Although the last several decades have seen a renewal of interest in the theoretical aspects of this problem (works by W. Labov, E. Traugott et al.), little has been done in the way of solving it in the interests of practically-oriented comparative linguists who are working on reconstruction of proto-language states. In the meantime, the emergence of such a new subdiscipline as macro-comparative linguistics (research on deep-level genetic relationship between languages) has exacerbated the issue: the larger the chronological distance between languages, the less reliable are the results of linguistic comparison that are based primarily on phonetic correspondences / similarities and downplay the semantics of the compared items.

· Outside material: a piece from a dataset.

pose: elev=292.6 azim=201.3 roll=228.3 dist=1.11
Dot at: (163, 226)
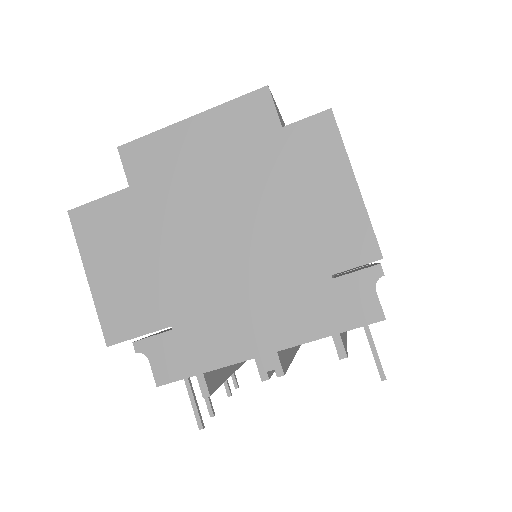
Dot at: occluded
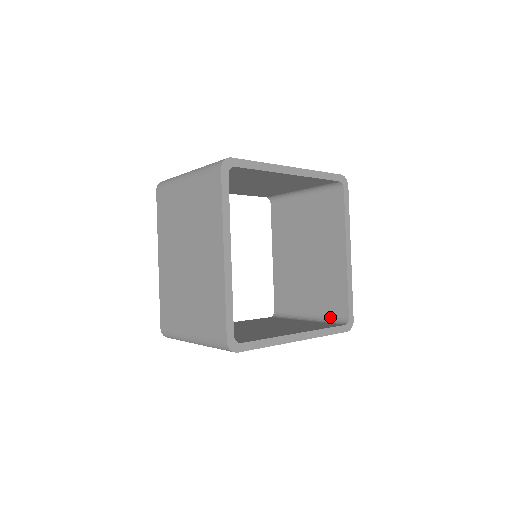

Ongoing research by participants of the Evolution of Human Languages (EHL) program shows that semantic change is not as unpredictable as it is often considered, especially within the so-called «basic lexicon», consisting of items that are generally stable over vast stretches of time and are therefore of crucial importance to genetic classification and historical reconstruction. In fact, the majority of semantic shifts, reliably attested in this area of the vocabulary, can be reduced to a highly limited number of possibilities, commonly observed either within particular geographical areas or world-wide. Consequently, at this juncture, it would make sense to focus on building up a database of typical or trivial semantic shifts, which may then be used as an objective basis for evaluating the semantic component of etymological research and for proper semantic reconstruction, rather than spend time on trying to formulate general laws of semantic development, which, in and out of themselves, have relatively little value for the practicing historical linguist.